The board of directors of Seaboard, seeing an immediate need to salvage their corporate image, and acting on Charlotte’s instructions, named Joel Bancroft president and chief operating officer.
In Chicago, Meredith watched it all happening on the television news, and the ache of longing she felt every time someone mentioned Bancroft & Company almost outweighed the shock she had felt at discovering that Charlotte and Jason were responsible for the things she’d believed Matt had done.
Sitting beside her on the sofa, Matt saw the sadness that darkened her eyes whenever her company’s name was mentioned, and he reached out for her hand, threading his fingers through hers. “Have you thought about what you want to do next, now that you have so much free time?”
Meredith knew he was referring to a new career to substitute for the one she’d given up when she sided with him, but she had a feeling her answer would upset and alarm him.

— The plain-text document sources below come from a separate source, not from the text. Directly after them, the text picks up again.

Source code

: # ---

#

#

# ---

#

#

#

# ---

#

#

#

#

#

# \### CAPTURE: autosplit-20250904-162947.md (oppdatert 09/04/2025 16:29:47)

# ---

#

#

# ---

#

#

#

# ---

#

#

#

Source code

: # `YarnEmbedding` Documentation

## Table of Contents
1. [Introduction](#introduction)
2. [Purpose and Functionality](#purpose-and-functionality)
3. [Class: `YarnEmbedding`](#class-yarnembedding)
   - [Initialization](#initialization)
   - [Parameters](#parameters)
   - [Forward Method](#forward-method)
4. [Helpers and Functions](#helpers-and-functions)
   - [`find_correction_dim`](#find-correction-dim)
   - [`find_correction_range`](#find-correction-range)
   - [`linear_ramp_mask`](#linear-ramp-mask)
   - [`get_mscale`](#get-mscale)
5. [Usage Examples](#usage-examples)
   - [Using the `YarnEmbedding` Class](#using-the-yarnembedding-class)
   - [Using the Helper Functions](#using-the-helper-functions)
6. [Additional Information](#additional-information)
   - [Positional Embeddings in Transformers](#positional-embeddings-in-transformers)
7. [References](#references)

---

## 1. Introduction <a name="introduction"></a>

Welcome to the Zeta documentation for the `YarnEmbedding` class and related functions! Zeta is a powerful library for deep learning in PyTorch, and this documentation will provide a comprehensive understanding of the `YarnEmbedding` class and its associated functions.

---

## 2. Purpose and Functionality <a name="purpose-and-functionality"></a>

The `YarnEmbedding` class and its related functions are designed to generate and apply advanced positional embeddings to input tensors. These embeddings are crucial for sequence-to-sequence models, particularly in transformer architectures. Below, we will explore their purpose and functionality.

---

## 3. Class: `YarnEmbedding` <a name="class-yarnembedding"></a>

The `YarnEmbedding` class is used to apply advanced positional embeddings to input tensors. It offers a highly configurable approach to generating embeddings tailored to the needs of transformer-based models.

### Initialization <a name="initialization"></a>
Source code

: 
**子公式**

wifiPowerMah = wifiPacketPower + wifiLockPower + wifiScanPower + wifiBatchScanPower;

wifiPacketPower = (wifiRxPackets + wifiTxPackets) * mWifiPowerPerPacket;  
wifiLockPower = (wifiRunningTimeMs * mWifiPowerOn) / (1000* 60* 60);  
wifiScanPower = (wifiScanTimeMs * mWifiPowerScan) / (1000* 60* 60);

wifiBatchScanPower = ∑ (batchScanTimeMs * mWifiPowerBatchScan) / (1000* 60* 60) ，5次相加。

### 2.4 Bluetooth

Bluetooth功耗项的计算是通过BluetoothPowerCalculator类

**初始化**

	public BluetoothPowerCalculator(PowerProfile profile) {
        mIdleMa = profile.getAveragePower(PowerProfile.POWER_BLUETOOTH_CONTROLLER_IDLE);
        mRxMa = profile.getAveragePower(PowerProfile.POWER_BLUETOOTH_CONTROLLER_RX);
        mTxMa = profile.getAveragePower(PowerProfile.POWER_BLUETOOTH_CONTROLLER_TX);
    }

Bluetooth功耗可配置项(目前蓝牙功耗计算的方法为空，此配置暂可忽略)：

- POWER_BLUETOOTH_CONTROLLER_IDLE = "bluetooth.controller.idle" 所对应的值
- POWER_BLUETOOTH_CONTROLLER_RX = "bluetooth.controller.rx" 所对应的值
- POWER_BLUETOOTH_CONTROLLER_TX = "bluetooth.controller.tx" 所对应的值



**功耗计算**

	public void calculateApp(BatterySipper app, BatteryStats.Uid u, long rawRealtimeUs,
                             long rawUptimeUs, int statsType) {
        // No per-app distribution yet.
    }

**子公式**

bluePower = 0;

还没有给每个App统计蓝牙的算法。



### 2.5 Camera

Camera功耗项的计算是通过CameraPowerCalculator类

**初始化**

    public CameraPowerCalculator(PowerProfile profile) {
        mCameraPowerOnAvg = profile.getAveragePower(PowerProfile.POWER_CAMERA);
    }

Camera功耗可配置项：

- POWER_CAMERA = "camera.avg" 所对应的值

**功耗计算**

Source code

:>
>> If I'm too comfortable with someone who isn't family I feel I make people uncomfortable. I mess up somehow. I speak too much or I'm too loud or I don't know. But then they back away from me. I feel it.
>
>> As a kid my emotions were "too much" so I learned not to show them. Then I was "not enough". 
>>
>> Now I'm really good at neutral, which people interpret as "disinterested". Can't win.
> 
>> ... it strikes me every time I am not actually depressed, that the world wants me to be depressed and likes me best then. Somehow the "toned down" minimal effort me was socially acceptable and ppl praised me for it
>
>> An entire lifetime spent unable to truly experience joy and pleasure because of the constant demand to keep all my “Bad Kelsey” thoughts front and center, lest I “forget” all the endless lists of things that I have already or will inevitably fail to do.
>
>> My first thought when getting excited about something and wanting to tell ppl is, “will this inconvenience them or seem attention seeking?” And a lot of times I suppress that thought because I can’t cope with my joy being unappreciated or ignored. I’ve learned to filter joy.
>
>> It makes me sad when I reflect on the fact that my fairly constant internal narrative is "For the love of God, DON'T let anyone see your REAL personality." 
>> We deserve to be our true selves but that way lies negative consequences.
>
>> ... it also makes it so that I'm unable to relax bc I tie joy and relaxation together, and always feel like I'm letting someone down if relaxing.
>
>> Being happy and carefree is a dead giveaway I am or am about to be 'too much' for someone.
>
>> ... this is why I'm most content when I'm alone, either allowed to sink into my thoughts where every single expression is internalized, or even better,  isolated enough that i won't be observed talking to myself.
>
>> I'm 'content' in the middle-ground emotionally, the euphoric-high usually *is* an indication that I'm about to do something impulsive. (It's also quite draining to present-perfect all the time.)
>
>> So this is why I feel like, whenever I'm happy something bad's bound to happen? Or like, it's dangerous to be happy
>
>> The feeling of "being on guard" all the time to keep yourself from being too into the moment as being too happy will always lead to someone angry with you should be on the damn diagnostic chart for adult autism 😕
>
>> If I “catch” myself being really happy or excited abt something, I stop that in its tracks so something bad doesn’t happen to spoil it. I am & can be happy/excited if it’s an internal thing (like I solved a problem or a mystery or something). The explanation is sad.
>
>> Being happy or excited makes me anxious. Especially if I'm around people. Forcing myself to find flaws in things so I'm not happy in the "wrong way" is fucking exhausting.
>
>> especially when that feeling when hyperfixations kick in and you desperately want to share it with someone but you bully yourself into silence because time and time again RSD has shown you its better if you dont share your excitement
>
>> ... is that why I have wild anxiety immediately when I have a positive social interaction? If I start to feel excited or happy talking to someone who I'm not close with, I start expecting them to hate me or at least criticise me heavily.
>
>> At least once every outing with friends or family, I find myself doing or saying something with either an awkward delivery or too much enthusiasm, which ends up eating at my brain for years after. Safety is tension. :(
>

Deliberately choosing to misunderstand his question about her free time, she looked down at their joined hands and smiled at the 14-carat emerald-cut diamond he’d slid onto her ring finger along with a platinum wedding band. “I might have considered making a career out of going shopping every day,” she teased, “but you’ve already bought me jewels and a luxury car. Anything else I could buy would be an awful anticlimax, don’t you think? I mean, what’s left?”
“How about a small jet,” he said, kissing her nose, “or a large yacht?”
“Don’t you dare—” she warned him, but he only laughed at her horrified look.
“There must be something else you want,” he said.